PCI Passthrough Issues
Hey All,
I'm having some issues trying to pass PCI cards (K40m's and Xeon Phi's) to my guest VM's. I started with http://docs.openstack.org/admin-guide/compute-pci-passthrough.html (this)(http://docs.openstack.org/admin-guide/compute-pci-passthrough.html (http://docs.openstack.org/admin-guide...)) guide, but have been literally all over the internet (including many questions here which have not helped) trying to find a solution.
The issue is as such:
2016-12-23 08:33:01.063 3013 ERROR nova.compute.manager [instance: b9cfb26d-b37a-470e-95be-a981b0dafacd] libvirtError: internal error: process exited while connecting to monitor: 2016-12-23T08:33:00.963769Z qemu-system-x86_64: -device vfio-pci,host=83:00.0,id=hostdev0,bus=pci.0,addr=0x5: vfio: failed to open /dev/vfio/vfio: Operation not permitted
2016-12-23 08:33:01.063 3013 ERROR nova.compute.manager [instance: b9cfb26d-b37a-470e-95be-a981b0dafacd] 2016-12-23T08:33:00.963819Z qemu-system-x86_64: -device vfio-pci,host=83:00.0,id=hostdev0,bus=pci.0,addr=0x5: vfio: failed to setup container for group 53
2016-12-23 08:33:01.063 3013 ERROR nova.compute.manager [instance: b9cfb26d-b37a-470e-95be-a981b0dafacd] 2016-12-23T08:33:00.963831Z qemu-system-x86_64: -device vfio-pci,host=83:00.0,id=hostdev0,bus=pci.0,addr=0x5: vfio: failed to get group 53
2016-12-23 08:33:01.063 3013 ERROR nova.compute.manager [instance: b9cfb26d-b37a-470e-95be-a981b0dafacd] 2016-12-23T08:33:00.963851Z qemu-system-x86_64: -device vfio-pci,host=83:00.0,id=hostdev0,bus=pci.0,addr=0x5: Device initialization failed
System Configuration
The board these devices are plugged into is a Supermicro X10DRG-Q with two Intel E5-2620 V3's. The host operating systems I have tried are Ubuntu 16.04 and CentOS 7. I have enabled every single option potentially pertaining to IOMMU and virtualization.

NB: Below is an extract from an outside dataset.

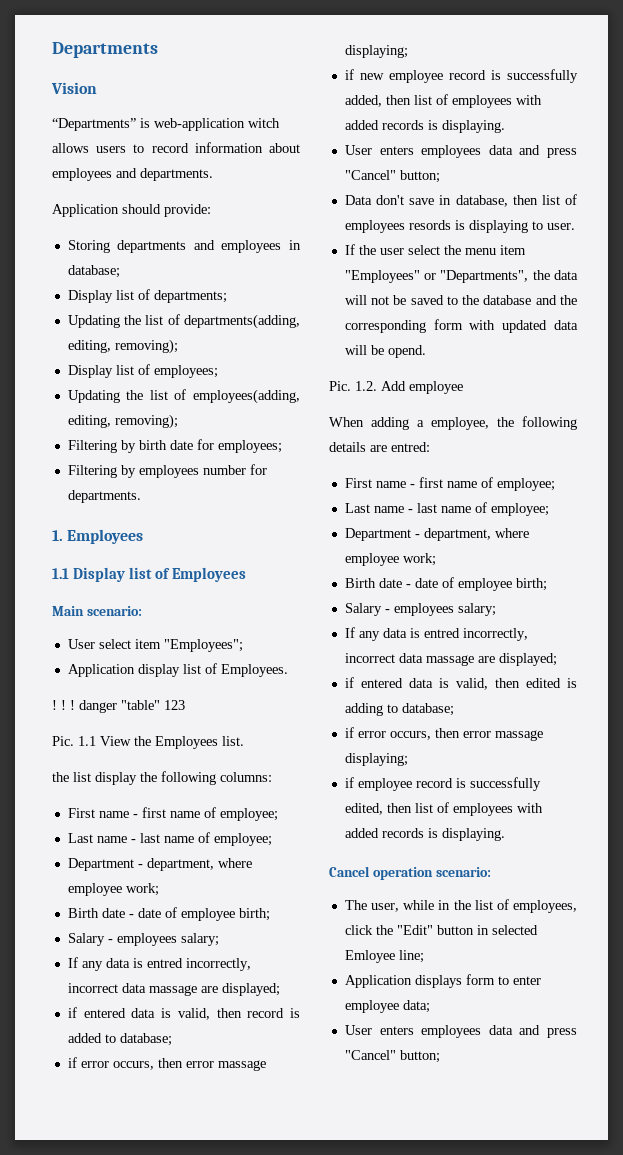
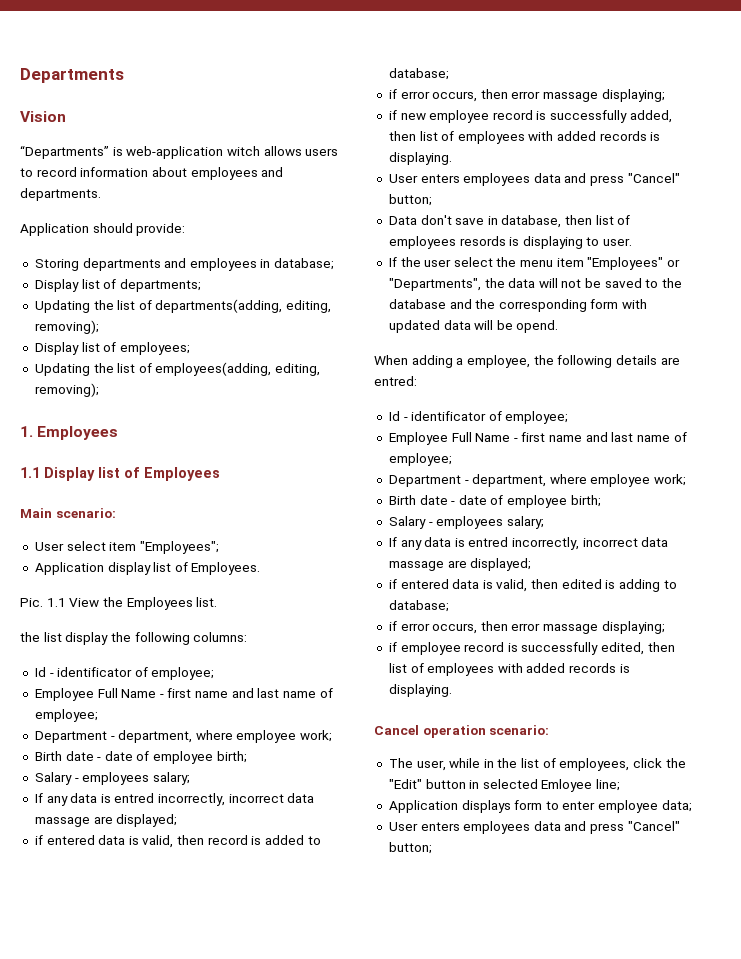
[67,439,282,453] [67,464,267,478] [67,490,141,503] // Filtering by birth date for employees; // Filtering by employees number for departments. -> (99, 390) none
[52,700,185,713] // ! ! ! danger "table" 123 -> (261, 568) none
[67,807,278,821] [67,833,136,843] First name - first name of employee; // Last name - -> [34,667,215,680] [34,688,254,701] Id - identificator of employee; // Employee Full Name - first name and
[329,381,463,394] // Pic. 1.2. Add employee -> (559, 326) none
[344,477,555,491] [344,503,413,513] First name - first name of employee; // Last name - -> [388,411,569,424] [388,432,608,445] Id - identificator of employee; // Employee Full Name - first name and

I'm using MAAS to provision the metal and Juju to configure them. There are no other issues to report.
Hypervisor is KVM.
IOMMU commands are being passed to the kernel:
root@steady-vervet:/var/log/nova# cat /proc/cmdline
BOOT_IMAGE=/boot/vmlinuz-4.4.0-57-generic root=UUID=5418ff63-06b7-4d50-a1bb-1e9af7e85d5c ro iommu=pt intel_iommu=on
IOMMU groups are posted later as are the addresses of the devices I want to forward.
What I have tried
Both the controller and the compute nodes are aware of (and in the case of the compute node, whitelisted) the cards (respective nova.conf):
Controller:
pci_alias = { "vendor_id":"10de", "product_id":"1023", "device_type":"type-PCI", "name":"K40m" }
Compute:
pci_passthrough_whitelist = { "vendor_id":"10de", "product_id":"1023" }
pci_alias = { "vendor_id":"10de", "product_id":"1023", "device_type":"type-PCI", "name":"K40m" }
In reality, I've tired more than this, but it has made no impact on the outcome.
Any advice?
System Logs
root@steady-vervet:/var/log/nova# find /sys/kernel/iommu_groups/ -type l
/sys/kernel/iommu_groups/0/devices/0000:ff:08.0
/sys/kernel/iommu_groups/0/devices/0000:ff:08.2
/sys/kernel/iommu_groups/0/devices/0000:ff:08.3
/sys/kernel/iommu_groups/1/devices/0000:ff:0b.0
/sys/kernel/iommu_groups/1/devices/0000:ff:0b.1
/sys/kernel/iommu_groups/1/devices/0000:ff:0b.2
/sys/kernel/iommu_groups/2/devices/0000:ff:0c.0
/sys/kernel/iommu_groups/2/devices/0000:ff:0c.1
/sys ...
Sounds like "vfio: failed to open /dev/vfio/vfio: Operation not permitted" is the thing to address. Have you modified/checked qemu.conf? For me it sounds like : user /group and cgroup_device_acl in qemu.conf Mayble changing the priveleges /dev/vfio/vfio to smth 0666 might be also possible approach
I would agree with you on the thing to address. I have not made any additional modifications to qemu.conf, I have edited the original post to show the contents of that. I have tried all kinds of combinations of permissions on /dev/vfio/vfio with no success (also included in post).